Un trait propre de la mauvaise cosmétique est sa tendance à insister. Cependant, quand le produit agit en profondeur, les arguments et les débats sont superflus, les explications et les congrès, et bien sûr, les chiffres et les statistiques… avec la décision préalable d’imposer sa propre marque, indépendamment des résultats des sondages, qui seront aussi maquillés à convenance. Parce que les chiffres aussi admettent des fards : on leur applique du correcteur, on joue avec la lumière, on choisit l’angle le plus favorable. On peut même les cacher derrière une couche de vernis radieux ou jusqu’à les falsifier, en les couvrant d’un badigeon luisant. Mais l’émail, aussi verni qu’il soit, ne résiste pas aux intempéries, et l’enduit se fissure avec le temps. Ils ne durent que jusqu’à ce que quelqu’un flaire et enquête et, en découvrant que le ton n’est pas naturel, vise depuis la Montagna et atteigne la Diane…

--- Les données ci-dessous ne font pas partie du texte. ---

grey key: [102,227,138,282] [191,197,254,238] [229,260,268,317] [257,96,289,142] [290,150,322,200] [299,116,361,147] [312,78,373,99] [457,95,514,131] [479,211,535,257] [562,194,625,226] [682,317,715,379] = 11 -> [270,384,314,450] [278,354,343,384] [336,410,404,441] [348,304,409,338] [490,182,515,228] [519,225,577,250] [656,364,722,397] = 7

La vérité – en définitive, la Geltast – n’a pas besoin de retouches artificielles pour être belle. Von Balthasar diagnostiquait la crise moderne comme une séparation entre vérité et beauté. Et si la vérité sans beauté devient froide, idéologique ou violente, la beauté sans vérité se tourne vide, sentimentale, trompeuse. C’est pourquoi celui qui ne perçoit pas la beauté ne comprend pas la vérité. La foi éduque les sens spirituels du croyant qui a été blessé par la beauté du Christ. Et la sainteté est alors transparence de la Geltast, la forme du Christ dans la vie de l’homme.

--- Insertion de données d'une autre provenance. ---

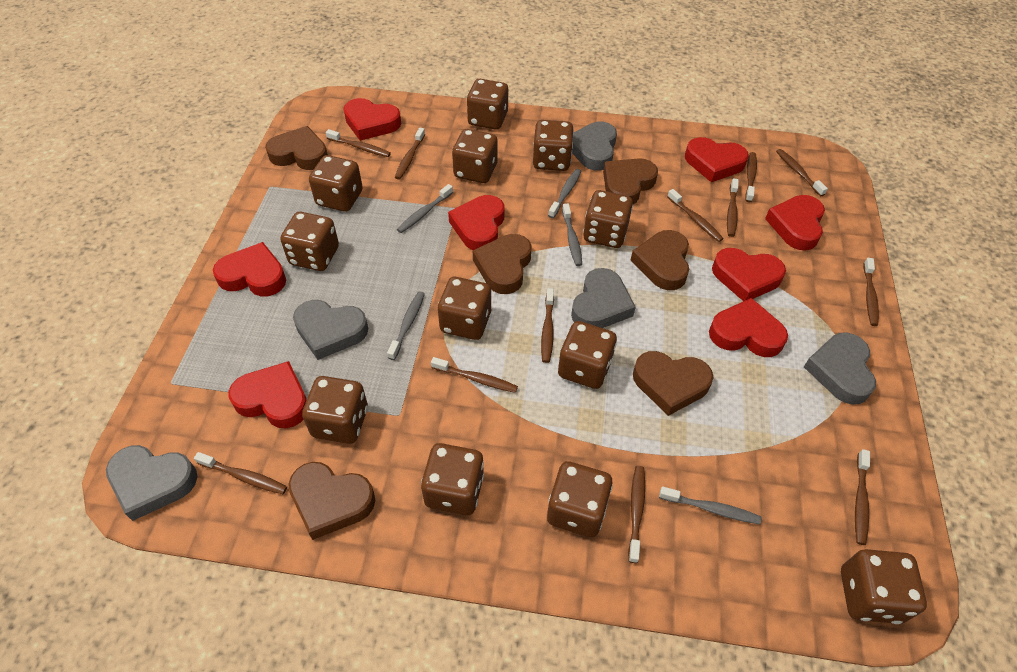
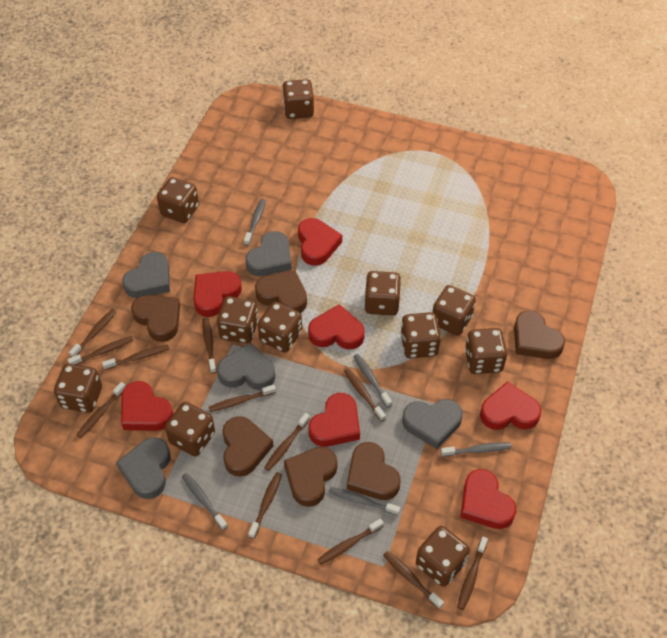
brown dice: [280,212,339,271] [302,376,368,444] [309,155,363,212] [421,443,484,515] [438,277,491,340] [452,129,498,183] [467,79,508,130] [533,120,574,171] [547,461,613,537] [558,321,617,389] [583,190,633,248] [841,549,927,624] = 12 -> [54,364,102,413] [157,177,199,223] [165,402,215,456] [217,296,259,344] [258,302,302,352] [282,79,314,119] [365,271,401,316] [401,312,441,358] [416,526,470,587] [432,285,476,336] [465,328,507,374] = 11
red heart: [213,242,286,296] [229,361,307,429] [343,98,401,141] [448,195,504,250] [685,137,749,182] [709,298,788,357] [712,248,786,301] [765,195,825,251] = 8 -> [121,381,173,431] [193,271,242,317] [298,218,342,266] [308,304,365,350] [309,393,360,447] [460,469,516,529] [480,381,541,430] = 7

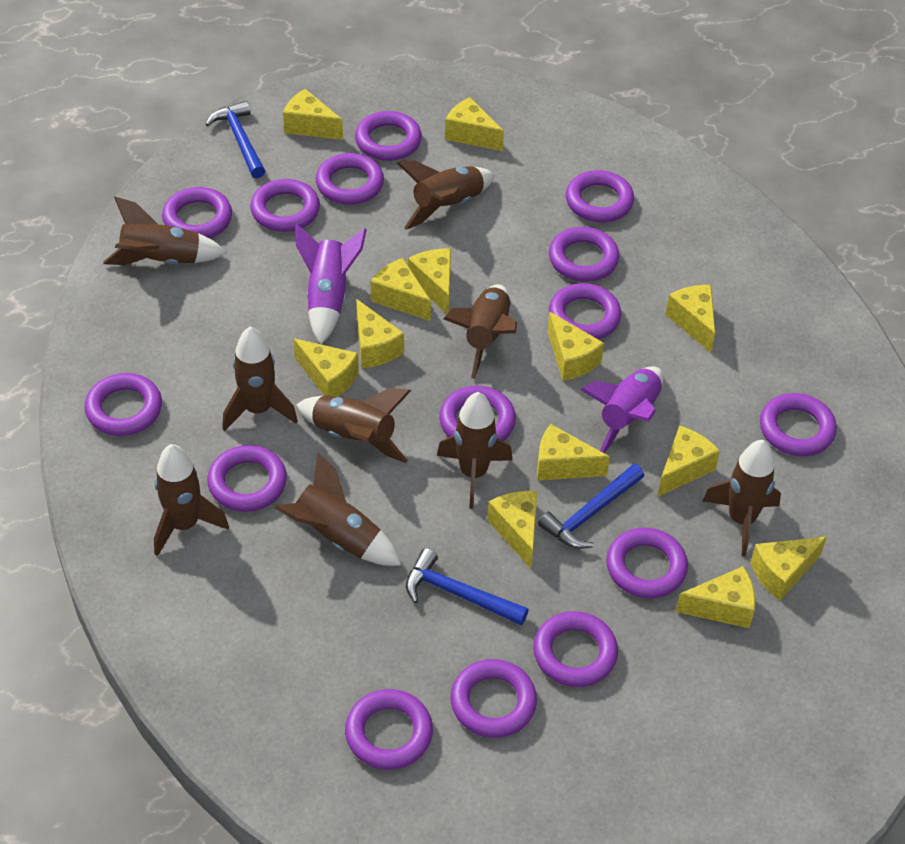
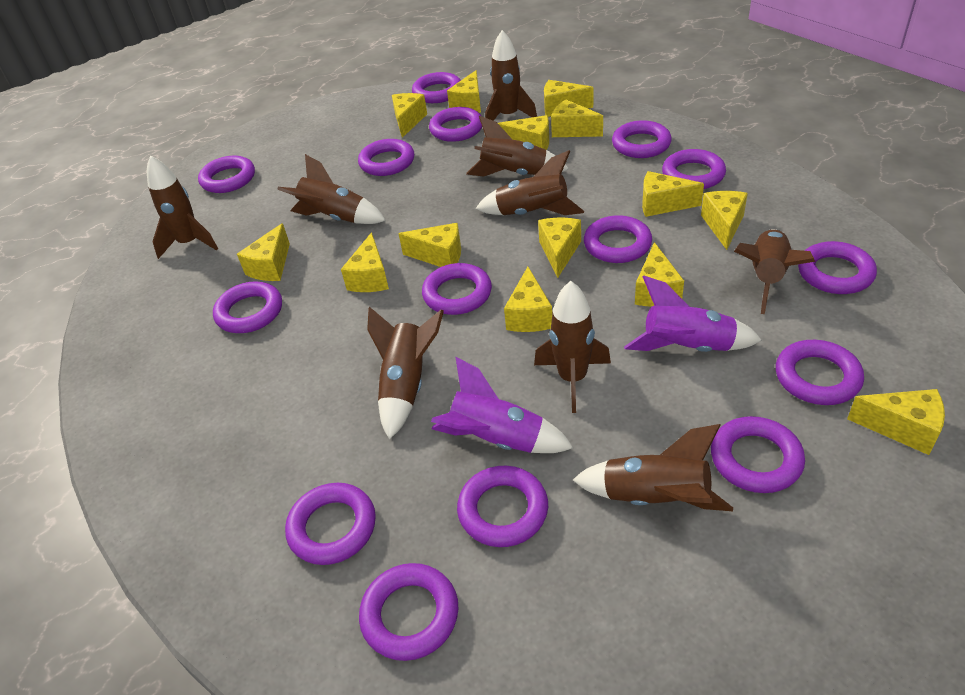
blue hammer: [205,101,265,178] [406,548,529,625] [538,464,644,549] = 3 -> none = 0
yellow cheese: [283,89,343,140] [293,338,359,397] [356,299,404,368] [371,258,431,321] [408,248,451,314] [445,97,504,151] [487,491,537,568] [537,424,610,481] [547,312,604,381] [657,425,720,497] [666,285,715,353] [676,566,755,628] [750,536,827,600] = 13 -> [237,223,290,281] [341,232,389,292] [392,93,427,138] [398,223,461,267] [447,70,481,113] [498,115,549,150] [504,267,552,332] [538,218,581,278] [544,80,593,117] [551,99,603,137] [635,242,684,307] [642,171,704,217] [701,191,748,250] [847,389,945,455] = 14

La Tradition —non pas musée, mais vie transmise— ne demande pas à être reformulée, mais reçue : sa force n’est pas de rivaliser avec le nouveau, mais d’assurer la continuité de la jeunesse permanente du visage aimé, plein de lignes qui ne l’enlaidissent pas, parce qu’elles racontent son histoire de gloire et de croix.
Réformer n’est ni falsifier ni effacer, en imposant une physionomie étrangère : quand le soin se convertit en chirurgie idéologique et que la cosmétique cesse d’être respectueuse et fiable, le résultat ne rajeunit pas, il défigure.
Au final, compte la signature d’une marque ancienne. Avec celles d’hier après-midi… be careful ! : peut-être n’ont-elles pas de scrupules à trahir un visage vénérable, dont la beauté elles peuvent essayer de cacher sous une patine couleur Viola. Cela, la prestigieuse maison de cosmétiques Roche le sait bien. Ou devrait le savoir.